• **PROMPT**:
The word "Miele": in how many lines of the records does it appear? Reply with the number alone.

START PROVIDED RECORDS

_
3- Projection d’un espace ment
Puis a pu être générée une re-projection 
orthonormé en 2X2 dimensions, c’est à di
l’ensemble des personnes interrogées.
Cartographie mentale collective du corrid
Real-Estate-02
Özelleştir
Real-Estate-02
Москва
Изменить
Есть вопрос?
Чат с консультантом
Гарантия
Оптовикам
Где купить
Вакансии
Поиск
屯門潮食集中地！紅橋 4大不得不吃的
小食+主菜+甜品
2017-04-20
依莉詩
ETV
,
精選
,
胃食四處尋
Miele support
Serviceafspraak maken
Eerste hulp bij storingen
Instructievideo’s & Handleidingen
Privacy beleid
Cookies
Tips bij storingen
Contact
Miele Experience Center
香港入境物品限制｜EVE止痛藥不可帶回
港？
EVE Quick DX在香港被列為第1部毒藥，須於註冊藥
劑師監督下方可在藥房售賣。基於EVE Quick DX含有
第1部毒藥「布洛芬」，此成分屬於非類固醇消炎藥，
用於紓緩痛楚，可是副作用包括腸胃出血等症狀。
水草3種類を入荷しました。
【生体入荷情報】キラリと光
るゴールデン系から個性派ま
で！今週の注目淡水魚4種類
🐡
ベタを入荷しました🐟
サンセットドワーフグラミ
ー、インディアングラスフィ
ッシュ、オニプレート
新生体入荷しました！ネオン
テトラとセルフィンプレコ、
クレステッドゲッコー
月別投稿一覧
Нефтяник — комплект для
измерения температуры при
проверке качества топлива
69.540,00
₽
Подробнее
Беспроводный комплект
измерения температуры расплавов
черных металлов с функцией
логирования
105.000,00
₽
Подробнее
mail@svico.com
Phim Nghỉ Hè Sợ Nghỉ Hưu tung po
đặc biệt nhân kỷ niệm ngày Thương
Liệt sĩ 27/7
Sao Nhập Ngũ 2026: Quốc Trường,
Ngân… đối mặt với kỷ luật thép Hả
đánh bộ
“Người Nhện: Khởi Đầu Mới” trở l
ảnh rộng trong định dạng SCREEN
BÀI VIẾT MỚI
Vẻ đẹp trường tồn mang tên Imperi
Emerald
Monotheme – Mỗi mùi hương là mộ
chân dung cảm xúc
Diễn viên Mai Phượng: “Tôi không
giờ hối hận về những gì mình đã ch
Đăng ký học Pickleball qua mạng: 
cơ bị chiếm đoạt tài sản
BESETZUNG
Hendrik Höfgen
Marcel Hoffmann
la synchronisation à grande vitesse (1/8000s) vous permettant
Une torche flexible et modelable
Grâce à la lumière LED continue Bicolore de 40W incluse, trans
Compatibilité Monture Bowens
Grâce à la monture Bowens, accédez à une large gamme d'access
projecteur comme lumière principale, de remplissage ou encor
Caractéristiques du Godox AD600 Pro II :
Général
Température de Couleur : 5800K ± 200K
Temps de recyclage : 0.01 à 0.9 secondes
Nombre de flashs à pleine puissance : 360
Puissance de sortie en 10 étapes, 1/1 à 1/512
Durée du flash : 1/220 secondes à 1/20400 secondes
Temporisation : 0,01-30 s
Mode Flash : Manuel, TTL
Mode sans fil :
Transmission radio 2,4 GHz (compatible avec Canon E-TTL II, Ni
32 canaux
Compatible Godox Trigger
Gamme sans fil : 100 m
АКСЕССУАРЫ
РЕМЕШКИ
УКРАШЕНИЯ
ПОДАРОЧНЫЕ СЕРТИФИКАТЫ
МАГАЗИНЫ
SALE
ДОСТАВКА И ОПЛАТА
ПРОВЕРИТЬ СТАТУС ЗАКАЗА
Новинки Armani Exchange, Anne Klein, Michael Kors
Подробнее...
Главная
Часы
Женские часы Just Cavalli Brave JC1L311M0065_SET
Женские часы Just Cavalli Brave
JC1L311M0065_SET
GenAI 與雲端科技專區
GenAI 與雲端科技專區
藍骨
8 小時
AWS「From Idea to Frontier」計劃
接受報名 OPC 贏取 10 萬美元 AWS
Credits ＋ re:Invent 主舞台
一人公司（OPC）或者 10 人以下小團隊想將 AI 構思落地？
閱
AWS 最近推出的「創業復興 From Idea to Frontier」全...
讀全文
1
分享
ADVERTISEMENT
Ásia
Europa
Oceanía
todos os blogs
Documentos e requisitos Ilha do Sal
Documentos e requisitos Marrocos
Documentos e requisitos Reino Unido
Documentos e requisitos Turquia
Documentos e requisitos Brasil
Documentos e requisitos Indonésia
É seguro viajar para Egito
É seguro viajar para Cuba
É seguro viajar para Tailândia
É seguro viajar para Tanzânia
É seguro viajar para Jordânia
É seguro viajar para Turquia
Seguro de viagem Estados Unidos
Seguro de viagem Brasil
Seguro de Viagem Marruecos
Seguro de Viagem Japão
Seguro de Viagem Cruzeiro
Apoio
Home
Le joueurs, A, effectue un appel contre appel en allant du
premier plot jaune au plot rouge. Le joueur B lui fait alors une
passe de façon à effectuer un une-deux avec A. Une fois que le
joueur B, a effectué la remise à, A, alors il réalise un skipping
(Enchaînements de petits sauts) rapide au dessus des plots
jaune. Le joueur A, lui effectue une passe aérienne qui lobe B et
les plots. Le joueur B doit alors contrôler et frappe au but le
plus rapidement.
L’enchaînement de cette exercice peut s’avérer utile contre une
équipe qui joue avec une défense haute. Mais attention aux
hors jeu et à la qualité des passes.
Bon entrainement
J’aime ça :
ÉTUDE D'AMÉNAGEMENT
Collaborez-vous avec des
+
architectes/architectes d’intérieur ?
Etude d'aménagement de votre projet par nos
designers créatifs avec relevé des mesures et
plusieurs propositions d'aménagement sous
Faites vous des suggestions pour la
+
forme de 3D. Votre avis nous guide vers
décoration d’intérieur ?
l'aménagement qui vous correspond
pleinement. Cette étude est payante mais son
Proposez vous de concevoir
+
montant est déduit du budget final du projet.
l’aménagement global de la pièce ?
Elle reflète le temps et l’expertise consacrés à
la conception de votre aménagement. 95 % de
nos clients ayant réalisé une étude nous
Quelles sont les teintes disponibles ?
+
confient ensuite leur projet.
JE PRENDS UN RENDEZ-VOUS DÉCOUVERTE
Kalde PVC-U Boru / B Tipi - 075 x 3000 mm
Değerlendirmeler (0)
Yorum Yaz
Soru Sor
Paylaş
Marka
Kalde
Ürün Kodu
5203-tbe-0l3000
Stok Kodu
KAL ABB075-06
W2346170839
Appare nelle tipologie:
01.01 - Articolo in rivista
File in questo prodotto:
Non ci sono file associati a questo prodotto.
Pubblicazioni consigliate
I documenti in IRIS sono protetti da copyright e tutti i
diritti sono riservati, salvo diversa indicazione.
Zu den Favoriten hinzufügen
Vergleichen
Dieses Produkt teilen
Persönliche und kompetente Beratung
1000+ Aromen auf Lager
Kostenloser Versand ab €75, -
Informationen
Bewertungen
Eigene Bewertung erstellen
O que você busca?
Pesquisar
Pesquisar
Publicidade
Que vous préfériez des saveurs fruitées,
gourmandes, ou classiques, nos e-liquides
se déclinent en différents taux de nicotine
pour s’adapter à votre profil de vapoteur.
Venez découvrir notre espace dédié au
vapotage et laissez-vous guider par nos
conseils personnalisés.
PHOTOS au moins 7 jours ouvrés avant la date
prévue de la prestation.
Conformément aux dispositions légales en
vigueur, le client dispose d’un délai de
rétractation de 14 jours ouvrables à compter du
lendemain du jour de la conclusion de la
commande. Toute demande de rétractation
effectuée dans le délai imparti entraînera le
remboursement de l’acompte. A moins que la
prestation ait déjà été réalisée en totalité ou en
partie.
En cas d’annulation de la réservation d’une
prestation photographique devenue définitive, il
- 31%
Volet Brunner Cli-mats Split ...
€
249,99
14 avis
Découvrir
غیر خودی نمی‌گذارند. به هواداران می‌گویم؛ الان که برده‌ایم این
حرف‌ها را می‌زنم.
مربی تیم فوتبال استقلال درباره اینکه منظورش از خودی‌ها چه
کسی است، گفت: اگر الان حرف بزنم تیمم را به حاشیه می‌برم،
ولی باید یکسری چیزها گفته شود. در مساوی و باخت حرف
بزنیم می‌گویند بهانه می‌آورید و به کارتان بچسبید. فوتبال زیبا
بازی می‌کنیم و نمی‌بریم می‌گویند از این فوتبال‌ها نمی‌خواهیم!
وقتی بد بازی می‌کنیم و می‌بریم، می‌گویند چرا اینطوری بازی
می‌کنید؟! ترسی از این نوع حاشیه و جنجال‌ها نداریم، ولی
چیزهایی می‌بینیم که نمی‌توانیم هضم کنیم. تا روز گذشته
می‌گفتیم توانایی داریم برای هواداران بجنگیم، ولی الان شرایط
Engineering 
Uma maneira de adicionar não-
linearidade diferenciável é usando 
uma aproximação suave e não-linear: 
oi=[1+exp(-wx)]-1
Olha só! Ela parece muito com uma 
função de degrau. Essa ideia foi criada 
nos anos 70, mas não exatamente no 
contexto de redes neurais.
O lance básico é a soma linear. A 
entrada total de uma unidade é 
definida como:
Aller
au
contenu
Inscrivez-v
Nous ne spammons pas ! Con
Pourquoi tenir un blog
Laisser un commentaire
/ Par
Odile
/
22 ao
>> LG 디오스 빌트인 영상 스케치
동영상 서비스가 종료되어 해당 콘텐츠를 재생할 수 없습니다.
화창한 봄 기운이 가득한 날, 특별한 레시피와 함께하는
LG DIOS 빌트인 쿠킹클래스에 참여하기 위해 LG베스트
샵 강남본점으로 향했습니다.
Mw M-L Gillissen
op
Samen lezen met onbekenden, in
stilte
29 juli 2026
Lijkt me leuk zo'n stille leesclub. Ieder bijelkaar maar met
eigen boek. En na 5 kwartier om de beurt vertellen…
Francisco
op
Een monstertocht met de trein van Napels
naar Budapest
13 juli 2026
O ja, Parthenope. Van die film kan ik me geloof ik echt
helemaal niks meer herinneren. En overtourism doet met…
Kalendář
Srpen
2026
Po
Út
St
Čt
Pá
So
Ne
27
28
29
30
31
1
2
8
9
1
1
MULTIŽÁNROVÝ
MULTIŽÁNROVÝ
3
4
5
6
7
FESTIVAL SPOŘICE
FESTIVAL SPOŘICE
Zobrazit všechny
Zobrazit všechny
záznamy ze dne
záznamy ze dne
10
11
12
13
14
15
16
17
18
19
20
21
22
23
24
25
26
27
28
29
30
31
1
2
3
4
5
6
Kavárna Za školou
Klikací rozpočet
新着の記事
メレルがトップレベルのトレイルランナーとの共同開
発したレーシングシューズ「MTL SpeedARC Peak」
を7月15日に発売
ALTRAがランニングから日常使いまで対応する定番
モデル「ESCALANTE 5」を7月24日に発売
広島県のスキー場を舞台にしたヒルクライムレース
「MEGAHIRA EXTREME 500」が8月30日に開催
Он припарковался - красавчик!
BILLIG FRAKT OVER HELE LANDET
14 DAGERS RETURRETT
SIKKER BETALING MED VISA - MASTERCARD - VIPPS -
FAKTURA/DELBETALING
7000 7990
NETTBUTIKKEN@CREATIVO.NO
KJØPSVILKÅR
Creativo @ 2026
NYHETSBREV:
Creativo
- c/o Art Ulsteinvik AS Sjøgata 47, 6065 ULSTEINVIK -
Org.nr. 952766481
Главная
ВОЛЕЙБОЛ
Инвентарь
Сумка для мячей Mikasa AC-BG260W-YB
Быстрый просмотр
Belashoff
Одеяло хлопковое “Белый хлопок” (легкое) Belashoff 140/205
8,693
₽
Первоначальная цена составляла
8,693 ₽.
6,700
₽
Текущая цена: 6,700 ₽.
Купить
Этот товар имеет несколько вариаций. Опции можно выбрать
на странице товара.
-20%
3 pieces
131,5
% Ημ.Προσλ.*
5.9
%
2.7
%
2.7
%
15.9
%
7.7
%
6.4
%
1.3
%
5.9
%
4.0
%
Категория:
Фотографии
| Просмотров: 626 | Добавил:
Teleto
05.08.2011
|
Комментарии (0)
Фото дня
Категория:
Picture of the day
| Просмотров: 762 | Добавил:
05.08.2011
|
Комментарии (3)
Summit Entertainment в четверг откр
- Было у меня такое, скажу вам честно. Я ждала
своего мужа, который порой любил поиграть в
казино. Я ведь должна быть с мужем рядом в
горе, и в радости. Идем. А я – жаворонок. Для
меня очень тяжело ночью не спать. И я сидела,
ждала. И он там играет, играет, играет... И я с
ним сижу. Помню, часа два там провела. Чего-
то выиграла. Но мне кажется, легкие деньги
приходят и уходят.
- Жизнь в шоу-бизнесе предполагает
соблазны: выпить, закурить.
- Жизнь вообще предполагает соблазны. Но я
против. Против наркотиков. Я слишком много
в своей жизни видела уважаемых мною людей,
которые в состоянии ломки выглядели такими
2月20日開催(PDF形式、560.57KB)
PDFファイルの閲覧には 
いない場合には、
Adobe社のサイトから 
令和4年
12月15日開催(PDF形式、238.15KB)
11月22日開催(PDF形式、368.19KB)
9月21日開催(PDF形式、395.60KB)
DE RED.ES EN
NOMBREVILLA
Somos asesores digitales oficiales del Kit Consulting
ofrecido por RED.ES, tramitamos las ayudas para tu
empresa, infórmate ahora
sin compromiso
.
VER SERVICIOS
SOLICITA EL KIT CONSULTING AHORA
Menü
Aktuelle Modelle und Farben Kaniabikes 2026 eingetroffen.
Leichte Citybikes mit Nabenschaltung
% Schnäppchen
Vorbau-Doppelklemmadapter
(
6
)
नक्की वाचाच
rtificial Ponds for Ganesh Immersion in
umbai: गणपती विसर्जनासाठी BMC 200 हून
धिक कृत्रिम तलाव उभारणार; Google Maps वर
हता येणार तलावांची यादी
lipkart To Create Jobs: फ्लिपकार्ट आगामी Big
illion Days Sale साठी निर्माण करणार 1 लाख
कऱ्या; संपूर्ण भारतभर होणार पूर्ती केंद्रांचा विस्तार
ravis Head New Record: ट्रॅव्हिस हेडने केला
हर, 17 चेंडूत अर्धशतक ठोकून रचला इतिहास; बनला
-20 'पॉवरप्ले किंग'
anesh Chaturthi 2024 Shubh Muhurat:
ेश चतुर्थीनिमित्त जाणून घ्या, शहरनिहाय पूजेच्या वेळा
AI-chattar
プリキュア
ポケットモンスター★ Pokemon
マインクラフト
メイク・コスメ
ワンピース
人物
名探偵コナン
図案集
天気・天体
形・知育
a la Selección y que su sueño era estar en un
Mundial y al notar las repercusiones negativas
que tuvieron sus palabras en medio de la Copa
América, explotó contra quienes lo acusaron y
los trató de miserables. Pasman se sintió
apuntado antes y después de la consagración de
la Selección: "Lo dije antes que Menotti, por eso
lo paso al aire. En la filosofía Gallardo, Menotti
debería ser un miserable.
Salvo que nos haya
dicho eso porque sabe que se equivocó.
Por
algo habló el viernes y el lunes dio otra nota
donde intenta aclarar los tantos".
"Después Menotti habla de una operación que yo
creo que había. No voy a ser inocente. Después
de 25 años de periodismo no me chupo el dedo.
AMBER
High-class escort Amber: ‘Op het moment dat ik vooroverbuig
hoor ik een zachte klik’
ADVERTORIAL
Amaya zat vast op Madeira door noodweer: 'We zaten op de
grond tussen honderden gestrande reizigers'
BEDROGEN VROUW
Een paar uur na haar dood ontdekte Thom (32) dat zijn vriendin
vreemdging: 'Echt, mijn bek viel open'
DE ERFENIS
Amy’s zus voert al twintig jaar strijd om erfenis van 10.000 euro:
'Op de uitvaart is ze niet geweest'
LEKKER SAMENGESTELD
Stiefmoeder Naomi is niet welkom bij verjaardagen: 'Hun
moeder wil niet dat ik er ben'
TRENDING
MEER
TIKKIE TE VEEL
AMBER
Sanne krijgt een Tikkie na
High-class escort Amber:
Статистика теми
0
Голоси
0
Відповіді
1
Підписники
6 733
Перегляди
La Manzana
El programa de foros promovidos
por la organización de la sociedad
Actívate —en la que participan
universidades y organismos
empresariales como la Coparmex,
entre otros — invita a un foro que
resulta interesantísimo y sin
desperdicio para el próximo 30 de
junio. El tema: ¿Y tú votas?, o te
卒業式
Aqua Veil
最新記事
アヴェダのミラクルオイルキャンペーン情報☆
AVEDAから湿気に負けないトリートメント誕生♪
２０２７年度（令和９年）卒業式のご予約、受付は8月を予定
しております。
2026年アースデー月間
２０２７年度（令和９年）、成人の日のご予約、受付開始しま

END PROVIDED RECORDS

• **SOLVED EXERCISE**:
2